I’m in the early stages of a program with the Panthers. It’s a job shadowing, an eight-week program where minority youth can come in and shadow all parts of the department, and it will happen right after the season and through free agency. . They won’t necessarily be doing work, but they’ll be a fly on the wall to see everything that’s going on in content creation so they can see if it’s a career they really want to pursue.
The other thing I’ve worked on is a minority creations workshop. We will take 24 people who will be divided into four areas: social, video, graphics and photo. We provide all necessary gear and equipment. This is a one-day, eight-hour course. During the first three hours they will learn how to use the equipment and the second half is dedicated to mentoring and networking.

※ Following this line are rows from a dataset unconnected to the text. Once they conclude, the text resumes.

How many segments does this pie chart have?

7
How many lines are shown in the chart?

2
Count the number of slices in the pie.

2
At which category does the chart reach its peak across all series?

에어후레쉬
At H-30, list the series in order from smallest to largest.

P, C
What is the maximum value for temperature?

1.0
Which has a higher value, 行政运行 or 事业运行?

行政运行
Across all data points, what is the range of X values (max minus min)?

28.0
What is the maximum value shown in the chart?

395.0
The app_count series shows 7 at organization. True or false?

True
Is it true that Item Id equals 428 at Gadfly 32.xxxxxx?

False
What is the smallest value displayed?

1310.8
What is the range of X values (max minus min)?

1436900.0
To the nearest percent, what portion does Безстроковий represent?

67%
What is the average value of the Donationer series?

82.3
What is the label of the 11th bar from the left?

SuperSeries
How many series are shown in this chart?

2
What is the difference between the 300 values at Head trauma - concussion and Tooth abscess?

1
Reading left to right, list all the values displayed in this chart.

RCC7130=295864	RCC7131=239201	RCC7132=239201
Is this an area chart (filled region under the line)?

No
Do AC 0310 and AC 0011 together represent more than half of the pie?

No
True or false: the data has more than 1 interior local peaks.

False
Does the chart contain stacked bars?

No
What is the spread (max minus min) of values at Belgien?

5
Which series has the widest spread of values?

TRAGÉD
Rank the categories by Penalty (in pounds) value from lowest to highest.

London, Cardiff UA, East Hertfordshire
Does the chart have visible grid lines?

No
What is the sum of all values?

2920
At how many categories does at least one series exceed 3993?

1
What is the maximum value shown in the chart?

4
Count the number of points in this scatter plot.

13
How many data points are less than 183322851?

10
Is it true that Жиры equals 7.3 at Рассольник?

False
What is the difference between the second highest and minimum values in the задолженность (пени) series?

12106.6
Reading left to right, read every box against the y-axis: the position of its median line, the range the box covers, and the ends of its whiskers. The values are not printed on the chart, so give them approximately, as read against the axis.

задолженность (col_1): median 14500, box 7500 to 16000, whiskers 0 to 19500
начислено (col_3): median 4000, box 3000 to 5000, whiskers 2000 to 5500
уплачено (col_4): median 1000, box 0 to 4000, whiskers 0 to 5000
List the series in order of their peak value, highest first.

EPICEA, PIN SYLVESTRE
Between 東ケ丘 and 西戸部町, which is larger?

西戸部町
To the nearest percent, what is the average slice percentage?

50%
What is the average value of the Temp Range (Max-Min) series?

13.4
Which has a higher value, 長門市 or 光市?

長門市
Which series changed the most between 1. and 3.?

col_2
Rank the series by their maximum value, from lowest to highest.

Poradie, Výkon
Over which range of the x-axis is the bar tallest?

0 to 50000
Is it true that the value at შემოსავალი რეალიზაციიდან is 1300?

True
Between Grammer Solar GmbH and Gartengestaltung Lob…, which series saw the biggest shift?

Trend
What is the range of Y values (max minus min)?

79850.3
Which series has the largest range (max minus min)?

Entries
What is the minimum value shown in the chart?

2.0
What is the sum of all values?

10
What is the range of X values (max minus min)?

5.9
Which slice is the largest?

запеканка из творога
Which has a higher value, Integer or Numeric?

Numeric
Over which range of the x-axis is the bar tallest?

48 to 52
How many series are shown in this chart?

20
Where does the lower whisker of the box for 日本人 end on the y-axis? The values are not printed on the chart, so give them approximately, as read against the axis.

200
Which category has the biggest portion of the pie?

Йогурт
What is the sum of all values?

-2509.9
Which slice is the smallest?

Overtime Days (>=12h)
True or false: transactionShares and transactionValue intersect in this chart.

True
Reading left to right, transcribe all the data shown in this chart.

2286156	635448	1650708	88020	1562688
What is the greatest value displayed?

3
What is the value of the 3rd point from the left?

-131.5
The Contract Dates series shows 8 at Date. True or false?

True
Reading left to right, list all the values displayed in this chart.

I was blessed with the Panthers because they really supported those programs and got them started. We have a very diverse creative team here and I think it shows in the work and the projects we do.
I look forward to hearing how these programs turn out. Finally, what are you most proud of?
(Heartbreaking) I wouldn’t necessarily say everything I’ve done, but representation is so important I would say showing people that you can be like me and be successful in this. I’m sorry, I’m so emotional. I want to inspire and I’ve gotten so many messages from people saying things like “I lost hope then I saw your TikTok”. I use TikTok to educate and guide people on where to look for jobs or how to do certain creative things.
I think my biggest achievement is inspiring people and showing them that they don’t even have to like sports or go to big universities. They can do it. If you put your mind to it, you can find a way to do it. I want to see more black women doing this because there aren’t many of us. I’m not doing this for the rewards. I do it because I love my job and I love being creative, and I just want to help people. I want to help bring more women, especially minority women, into these roles.